→ Problem details: Copy out every line of the data below word for word, omitting the pictures.

→ Records to process:
....................

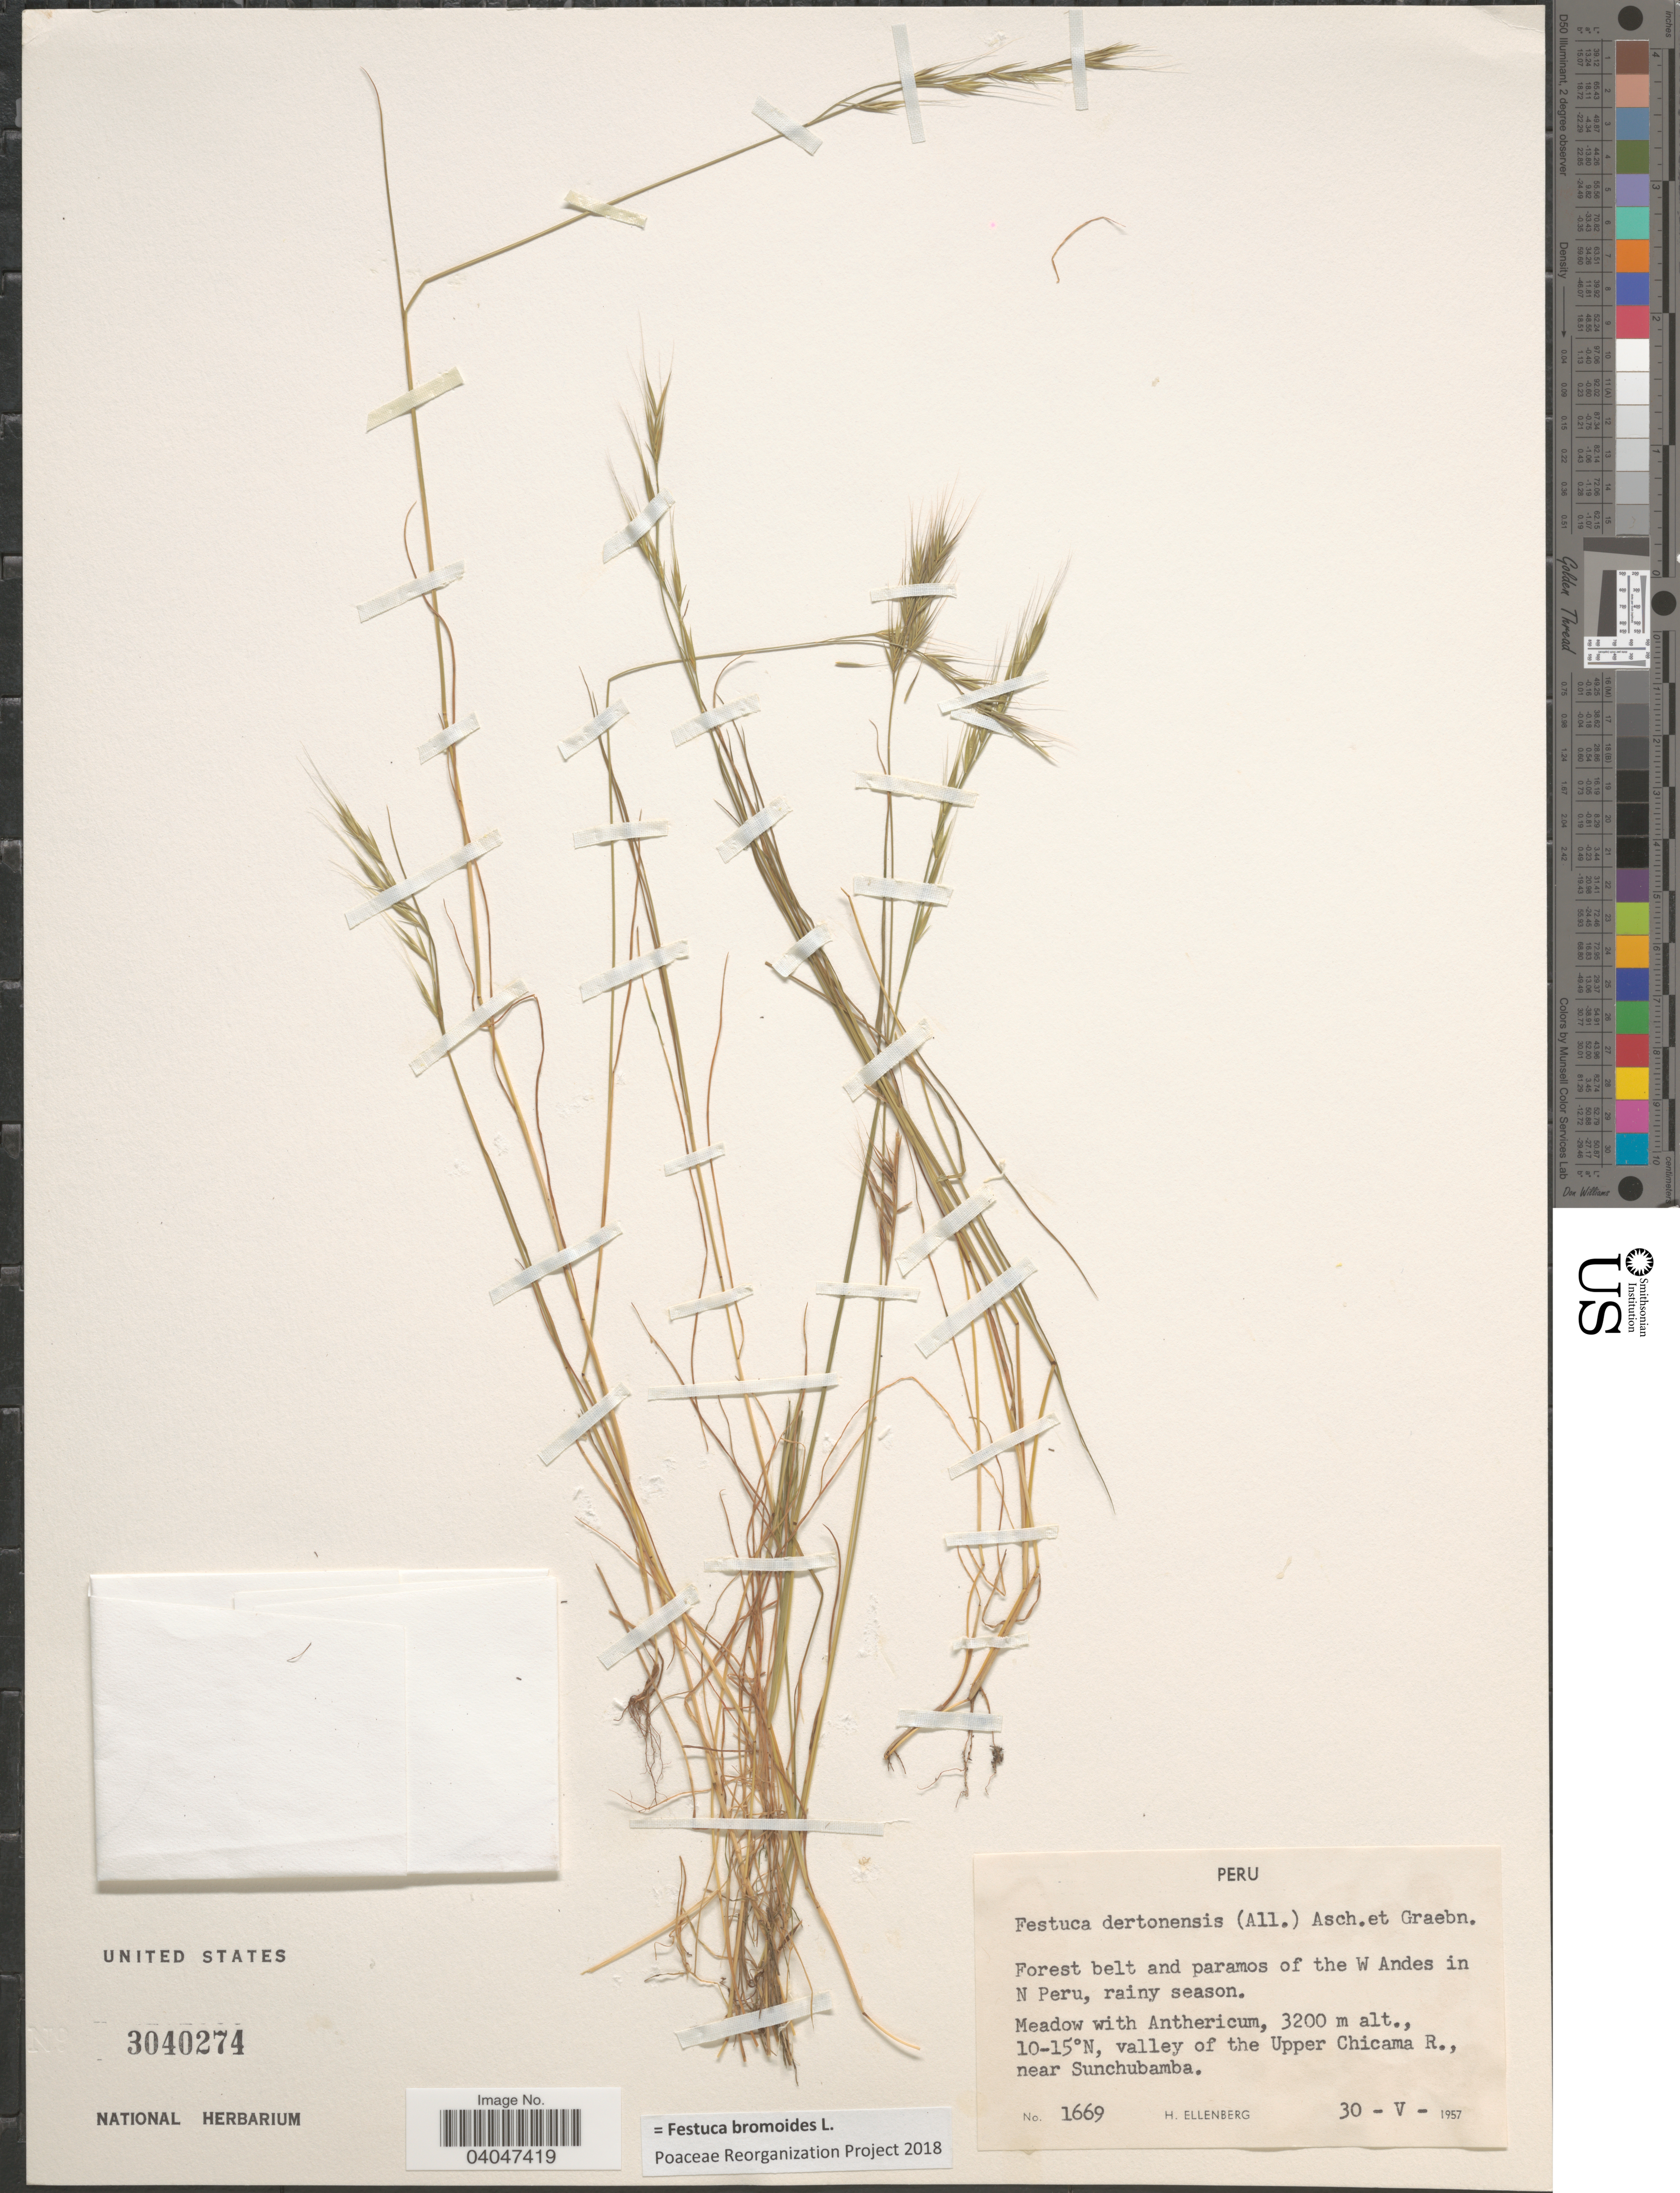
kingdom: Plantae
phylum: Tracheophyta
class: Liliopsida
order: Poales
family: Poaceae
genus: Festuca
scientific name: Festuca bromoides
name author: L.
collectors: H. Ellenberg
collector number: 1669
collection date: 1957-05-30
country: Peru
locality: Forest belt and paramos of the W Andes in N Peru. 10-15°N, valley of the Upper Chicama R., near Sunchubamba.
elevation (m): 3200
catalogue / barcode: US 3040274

....................

→ Task output:
kingdom: Plantae
phylum: Tracheophyta
class: Liliopsida
order: Poales
family: Poaceae
genus: Festuca
scientific name: Festuca bromoides
name author: L.
collectors: H. Ellenberg
collector number: 1669
collection date: 1957-05-30
country: Peru
locality: Forest belt and paramos of the W Andes in N Peru. 10-15°N, valley of the Upper Chicama R., near Sunchubamba.
elevation (m): 3200
catalogue / barcode: US 3040274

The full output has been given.